Groundwork for the deployment was laid in 2005, and LSS training was launched across the Army in 2006. Senior Army leaders and civilian employees were trained to use LSS tools and develop their business management skills, said Lepage.

As the chief responsible for ensuring all compliance with international agreements under which DoD contractor personnel in Germany and Italy receive NATO Status of Forces Agreement privileges, Lepage said LSS methodology helped restructure the status accreditation process for contractor employees in Italy.

The status accreditation process allows accredited DoD contractor employees to receive the same SOFA privileges as military and DoD civilian personnel, said Lepage.

Lepage and his staff came up with a solution to reduce the processing time for reviewing and approving status accreditation for contractor personnel entering Italy.

The idea behind cutting down the processing time for the contract process was to get contractor employees into Italy faster, said Lepage. "If we get them into country faster, we save money. So you want to get boots on the ground as fast as you can."

In Italy, all DoD contract employees are required to have a "mission visa" processed through an Italian consulate, but the requirements for those visas were not the same at every Italian consulate, Lepage explained.

"What we were finding out was that there was no clear and definitive piece of paper that all Italian consulates would accept so that we could move contractors into Italy," Lepage said. "Working with the military side of the U.S. Embassy in Rome, who coordinated with the Italian Ministry of Foreign Affairs, we came up with a way of streamlining and automating that process and generating a single piece of paper on embassy letterhead that Italian consulates throughout the world would accept as definitive."

Before Lepage and his team could begin generating the new documentation, an old database that relied on using spreadsheets and e-mailing documents back and forth between contractors and the DOCPER office in Seckenheim, Germany had to be overhauled. The new process would be done entirely online, allowing contractors to upload any documents needed to complete the accreditation process, said Lepage.

"We came up with a process that was largely an automated solution, that generated paperwork faster," said Lepage. The new processing system allows the entire SOFA accreditation process to be completed online.

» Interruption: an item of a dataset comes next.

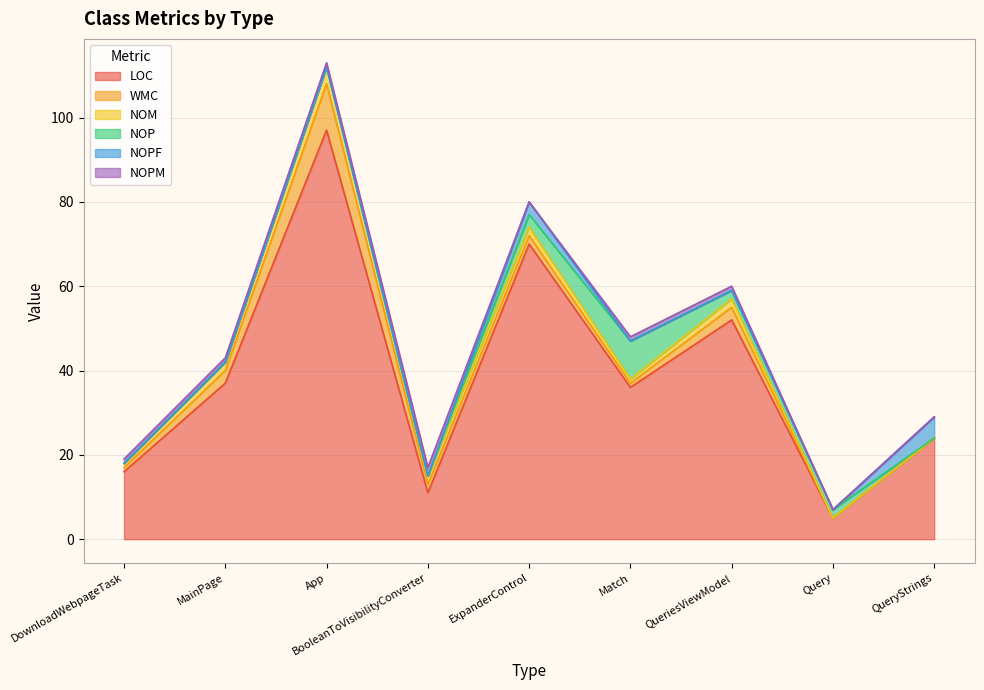

At DownloadWebpageTask, list the series in order from largest to smallest.

LOC, WMC, NOM, NOPM, NOP, NOPF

"(Contractor personnel) simply go online to our Web-based application, fill out the online forms, upload the necessary documents, and hit the 'submit' button. We receive an e-mail notification that they've submitted, and take it from there," he said.

"We ended up saving about $330,000, just in moving contractors more quickly from point A to point B."

As a result of his improvements, Lepage and his team were recently awarded one of the first Department of the Army Lean Six Sigma Excellence Program awards by Secretary of the Army Pete Geren.

"The quality of the project, how he did it and the amount of savings involved is what really distinguished him and his team from the other award nominees," said Van Den Beldt. "He improved a process that basically had contractors sitting around and not being able to do their jobs because we didn't get them properly processed with the right clearances.

"So he and his team figured out how to move the contractor process along. The fact that he had real 'no kidding' savings coming out of that, and used all of the tools he learned in training, is a credit to him," Van Den Beldt added.

The adoption of LSS practices can improve nearly any process, he said, from wait times for vehicle registrations, ID cards and deployment flights, to warehouse operations that can grind to a standstill when bottlenecks occur.

"Better, faster, smarter. It's all about keeping people out of the waiting room," said Van Den Beldt. "Getting rid of the waste -- and waste is anything the customers think is wasteful, which is usually their time and resources."